Side projects were never meant to last as long as the Eagles of Death Metal has. A former vehicle for Queens of the Stone Age frontman Josh Homme, the Eagles of Death Metal are turning into a veritable Frasier of rock spin-offs. The band’s longevity is made all the more baffling by its unlikely circumstances: frontman of a top-five rock band playing drums? In what is essentially a joke band? You call that a formula for success?
The fact that the Eagles of Death Metal made it to three albums — with a slew of critical accolades, devoted fans and even chart success along on the way — is nothing but a testament too the enduring popularity of balls-out rock ‘n’ roll. Well, almost nothing. In the early part of this decade, garage-rock revival was in full force and featured a lot of bands that took themselves way too seriously. The need for a sillier garage-rock band, one more “Brown Sugar” than “Wild Horses,” was at a premium.
The role suited Homme well, and even more so his mustachioed counterpart Jesse Hughes. Out of that collaboration, we get an excellent and still underrated debut, Peace Love Death Metal, and the more revered but overrated Death by Sexy. The third album of the formula, the lovely-titled Heart On, shows that the Eagles of Death Metal have reached their limits, but not without a noble effort to keep on rockin’.
The first single, “Wannabe in L.A.,” proves that the Eagles of Death Metal are still smarter than your av-e-rage joke band, though not by much. The most telling early track of Heart On, however, is opener “Anything ‘Cept the Truth.” The Eagles of Death Metal are an anything-goes kind of band, with only one thing not being allowed: taking things too seriously. For better or for worse, it’s as good a thesis statement as any.
The only problem with this thesis is that garage-rock revival is no longer in quite such a demand for ridicule. A second wave of revivalists has emerged: bands like the Black Lips, the Ponys, and Deerhunter. These bands don’t take themselves quite as seriously as, say, the Strokes or the Black Keys, but they still produce some music that may actually mean something important to people’s lives. As a result, the spoofier tracks on the album (especially “High Voltage,” which almost reaches Bloodhound Gang-level buffoonery) are send-ups looking for a subject to send up. In the end, is just seems like the band is spoofing themselves, or at least its tired formula.
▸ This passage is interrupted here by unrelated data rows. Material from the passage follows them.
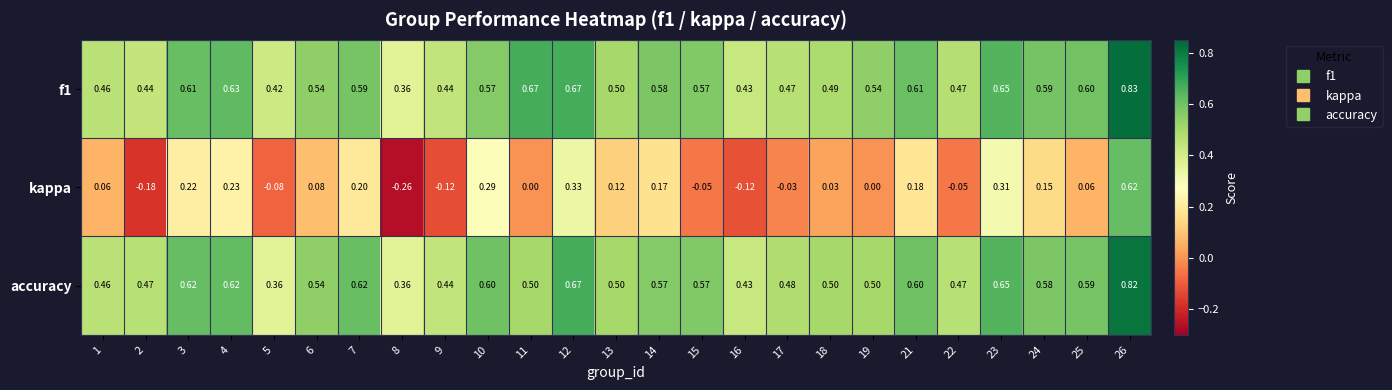

Which series has the widest spread of values?

kappa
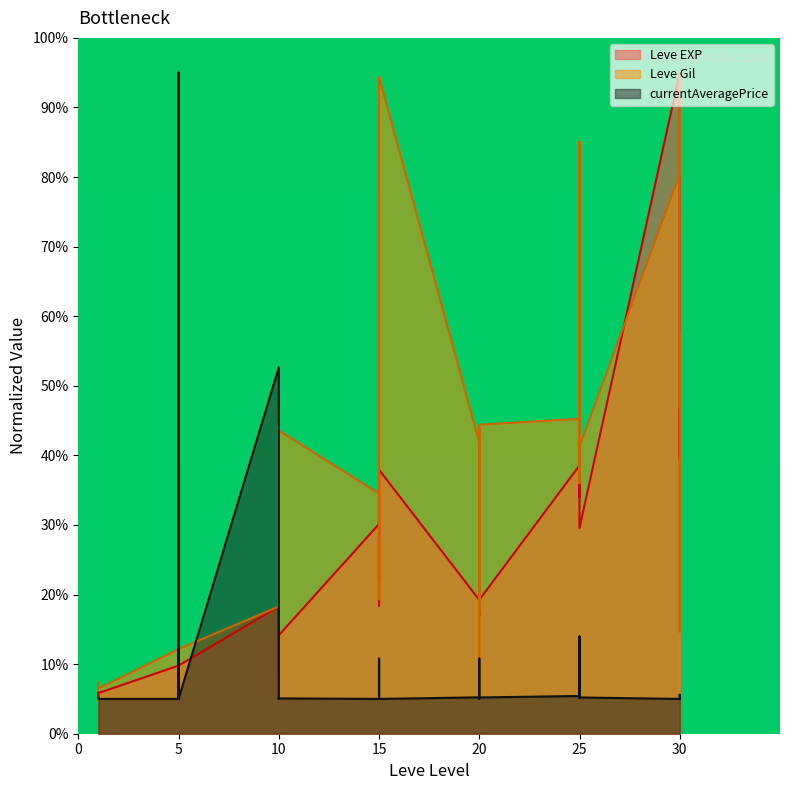

What is the difference between the currentAveragePrice values at 15 and 30?

0.2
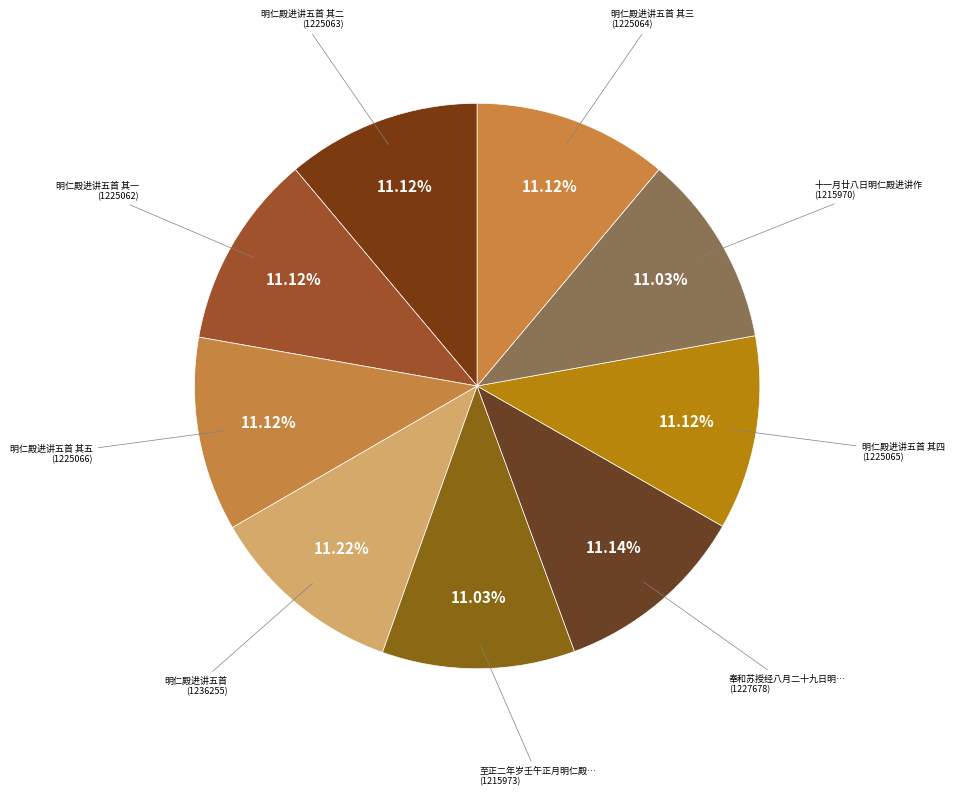

Count the number of slices in the pie.

9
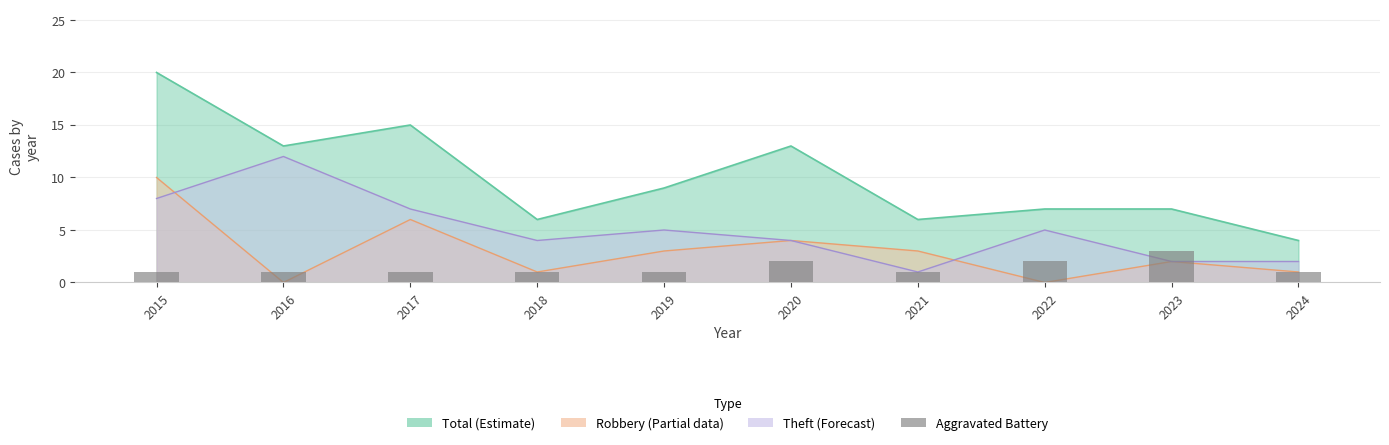

Count the number of values greater than 1.

3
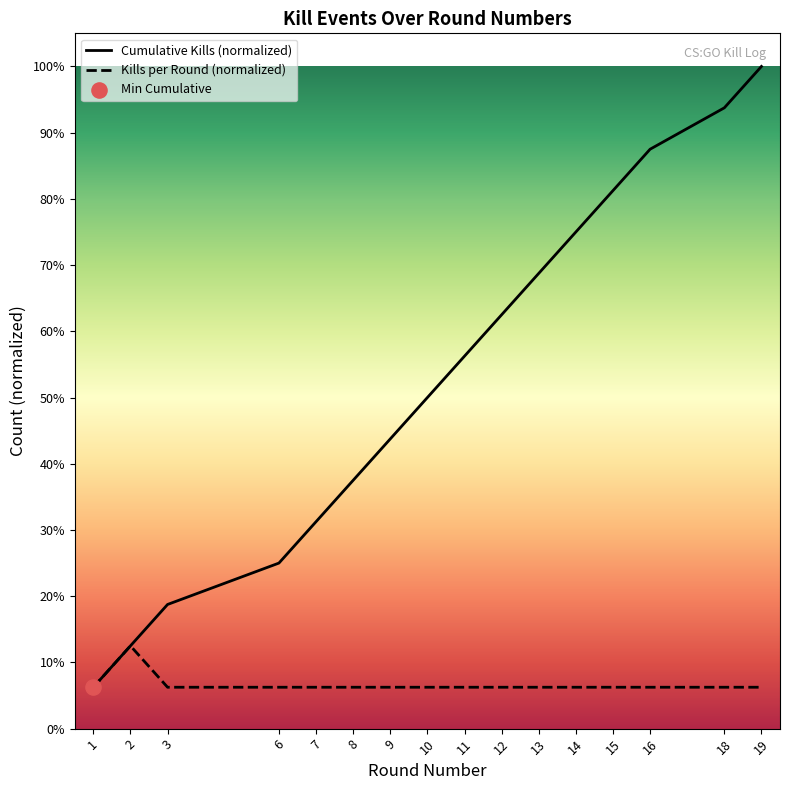

Which series has the widest spread of Y values?

Cumulative Kills (normalized)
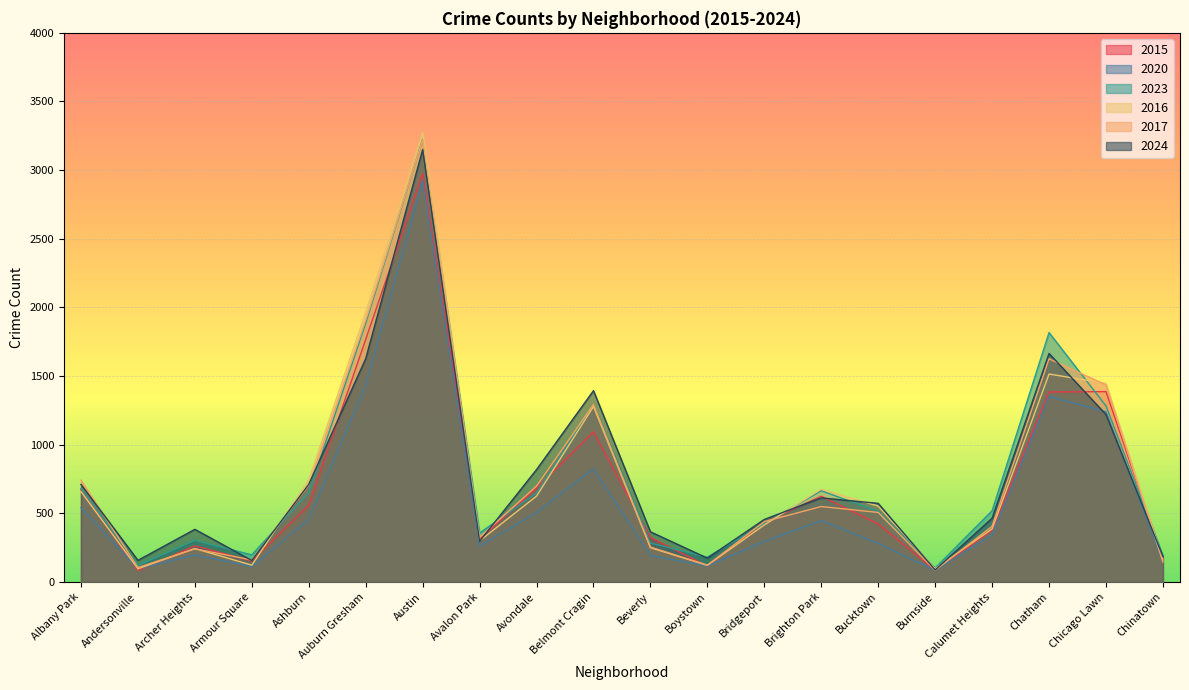

Rank the categories by 2017 value from lowest to highest.

Burnside, Andersonville, Boystown, Chinatown, Armour Square, Archer Heights, Beverly, Avalon Park, Calumet Heights, Bridgeport, Bucktown, Brighton Park, Avondale, Ashburn, Albany Park, Belmont Cragin, Chicago Lawn, Chatham, Auburn Gresham, Austin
Perhaps realizing this problem, the Eagles of Death Metal made the second half of Heart On much moodier, maybe even a little downbeat. When I first heard “Now I’m a Fool,” I thought I was just getting a song to keep us from overloading on the harder rocking stuff (think a poor man’s “Here Today, Gone Tomorrow”). It’s somewhat of a surprise to see that it’s actually a tone-setter for the rest of Heart On’s minor-key-laden second rush. It’s certainly a surprise, and one that doesn’t entirely work. But the band gets points for trying. When you compare them to another High Voltage-referencing band currently in the news, trying something new is no small accomplishment when your goal is to stay silly.